As palavras tiveram peso naquela natureza, que parecia indócil, mas sempre me obedecia, porque ela se calou e partiu.

Durante os meses seguintes, a tristeza assolara seu rosto, sua relação já não era mesma. Queixava-se sempre do marido. Eu apenas a ouvia e balançava a cabeça como um velho ermitão, um monge, cuja sapiência se pressente no silêncio. Até que um dia me aparecera grávida. Um filho do marido preto, um desfecho atordoante daquela relação, que condenei, e parecia acabar um dia, sem um fruto sequer. Engoli seco a notícia, mas me segurei para não ser bruto. 

A brutalidade, aliás, era a marca de minha adolescência com meus três irmãos homens, com diferenças mínimas de idade. Disputávamos tudo, roupas, comida e a atenção de mamãe. Nossa maior disputa, porém, era o sexo com Raimunda, a empregada preta, uma espécie de escrava que nos criou da infância até a adolescência. Até que meu irmão mais novo, incauto, esquecendo o uso da camisinha, a engravidara, e fui eu quem comprou Cytotec no camelô, apagando a possibilidade de um herdeiro preto na nossa família.

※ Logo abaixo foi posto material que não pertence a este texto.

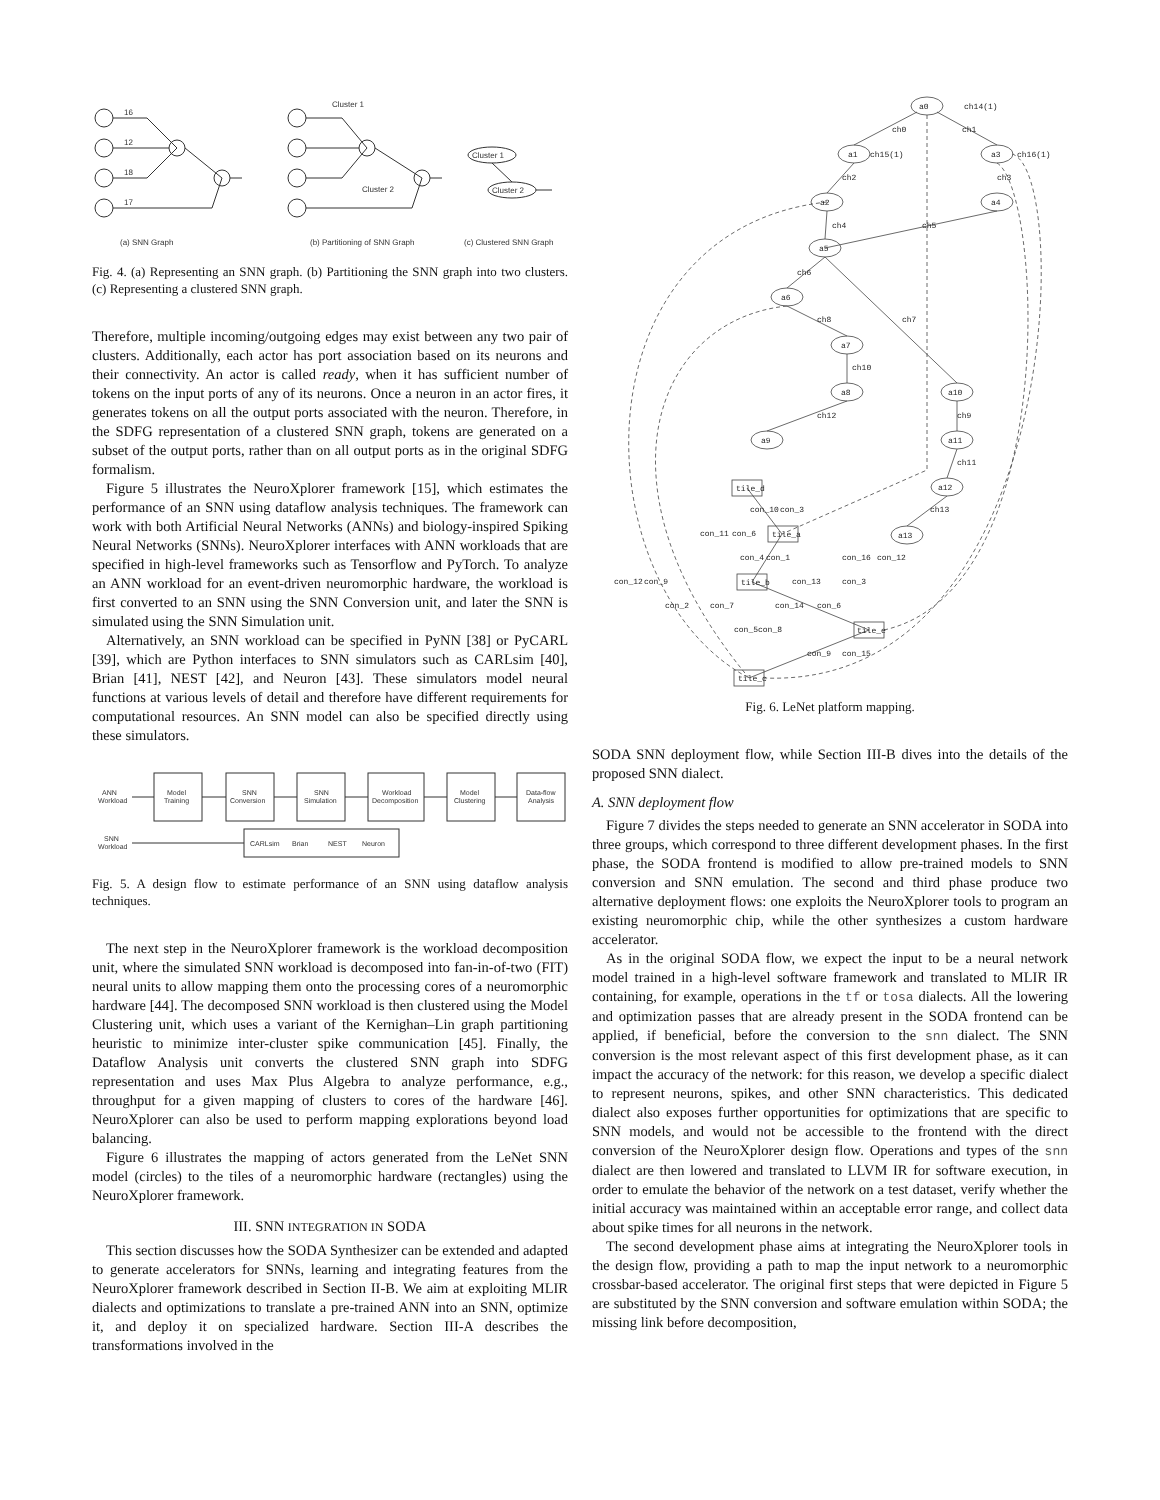16
12
18
17
Cluster 1
Cluster 2
Cluster 1
Cluster 2
(a) SNN Graph
(b) Partitioning of SNN Graph
(c) Clustered SNN Graph
Fig. 4. (a) Representing an SNN graph. (b) Partitioning the SNN graph into two clusters. (c) Representing a clustered SNN graph.
Therefore, multiple incoming/outgoing edges may exist between any two pair of clusters. Additionally, each actor has port association based on its neurons and their connectivity. An actor is called ready, when it has sufficient number of tokens on the input ports of any of its neurons. Once a neuron in an actor fires, it generates tokens on all the output ports associated with the neuron. Therefore, in the SDFG representation of a clustered SNN graph, tokens are generated on a subset of the output ports, rather than on all output ports as in the original SDFG formalism.
Figure 5 illustrates the NeuroXplorer framework [15], which estimates the performance of an SNN using dataflow analysis techniques. The framework can work with both Artificial Neural Networks (ANNs) and biology-inspired Spiking Neural Networks (SNNs). NeuroXplorer interfaces with ANN workloads that are specified in high-level frameworks such as Tensorflow and PyTorch. To analyze an ANN workload for an event-driven neuromorphic hardware, the workload is first converted to an SNN using the SNN Conversion unit, and later the SNN is simulated using the SNN Simulation unit.
Alternatively, an SNN workload can be specified in PyNN [38] or PyCARL [39], which are Python interfaces to SNN simulators such as CARLsim [40], Brian [41], NEST [42], and Neuron [43]. These simulators model neural functions at various levels of detail and therefore have different requirements for computational resources. An SNN model can also be specified directly using these simulators.
ANN
Workload
Model
Training
SNN
Conversion
SNN
Simulation
Workload
Decomposition
Model
Clustering
Data-flow
Analysis
SNN
Workload
CARLsim
Brian
NEST
Neuron
Fig. 5. A design flow to estimate performance of an SNN using dataflow analysis techniques.
The next step in the NeuroXplorer framework is the workload decomposition unit, where the simulated SNN workload is decomposed into fan-in-of-two (FIT) neural units to allow mapping them onto the processing cores of a neuromorphic hardware [44]. The decomposed SNN workload is then clustered using the Model Clustering unit, which uses a variant of the Kernighan–Lin graph partitioning heuristic to minimize inter-cluster spike communication [45]. Finally, the Dataflow Analysis unit converts the clustered SNN graph into SDFG representation and uses Max Plus Algebra to analyze performance, e.g., throughput for a given mapping of clusters to cores of the hardware [46]. NeuroXplorer can also be used to perform mapping explorations beyond load balancing.
Figure 6 illustrates the mapping of actors generated from the LeNet SNN model (circles) to the tiles of a neuromorphic hardware (rectangles) using the NeuroXplorer framework.
III. SNN INTEGRATION IN SODA
This section discusses how the SODA Synthesizer can be extended and adapted to generate accelerators for SNNs, learning and integrating features from the NeuroXplorer framework described in Section II-B. We aim at exploiting MLIR dialects and optimizations to translate a pre-trained ANN into an SNN, optimize it, and deploy it on specialized hardware. Section III-A describes the transformations involved in the
a0
ch14(1)
a1
ch15(1)
a3
ch16(1)
a2
a4
a5
a6
a7
a8
a9
a10
a11
a12
a13
tile_d
tile_a
tile_b
tile_e
tile_c
ch0
ch1
ch2
ch3
ch4
ch5
ch6
ch7
ch8
ch9
ch10
ch11
ch12
ch13
con_11
con_6
con_10
con_3
con_4
con_1
con_16
con_12
con_12
con_9
con_13
con_3
con_2
con_7
con_14
con_6
con_5
con_8
con_9
con_15
Fig. 6. LeNet platform mapping.
SODA SNN deployment flow, while Section III-B dives into the details of the proposed SNN dialect.
A. SNN deployment flow
Figure 7 divides the steps needed to generate an SNN accelerator in SODA into three groups, which correspond to three different development phases. In the first phase, the SODA frontend is modified to allow pre-trained models to SNN conversion and SNN emulation. The second and third phase produce two alternative deployment flows: one exploits the NeuroXplorer tools to program an existing neuromorphic chip, while the other synthesizes a custom hardware accelerator.
As in the original SODA flow, we expect the input to be a neural network model trained in a high-level software framework and translated to MLIR IR containing, for example, operations in the tf or tosa dialects. All the lowering and optimization passes that are already present in the SODA frontend can be applied, if beneficial, before the conversion to the snn dialect. The SNN conversion is the most relevant aspect of this first development phase, as it can impact the accuracy of the network: for this reason, we develop a specific dialect to represent neurons, spikes, and other SNN characteristics. This dedicated dialect also exposes further opportunities for optimizations that are specific to SNN models, and would not be accessible to the frontend with the direct conversion of the NeuroXplorer design flow. Operations and types of the snn dialect are then lowered and translated to LLVM IR for software execution, in order to emulate the behavior of the network on a test dataset, verify whether the initial accuracy was maintained within an acceptable error range, and collect data about spike times for all neurons in the network.
The second development phase aims at integrating the NeuroXplorer tools in the design flow, providing a path to map the input network to a neuromorphic crossbar-based accelerator. The original first steps that were depicted in Figure 5 are substituted by the SNN conversion and software emulation within SODA; the missing link before decomposition,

Agora a sombra voltando. Minha filha grávida. Perguntei se ela queria ter o bebê. Ela chorou e eu me calei. Senti-me envergonhado, seria avô de um neto ou de uma neta preta. Senti o peso da minha própria velhice. Temi morrer, careca e magro, minha imagem a mesma, ou pior que a do meu pai. Lembrariam meu sobrenome de tristeza, a minha herança de tristeza. E a terra preta desabaria sobre mim, restando apenas, como fundo do meu orgulho e miséria, meu esqueleto branco e fétido.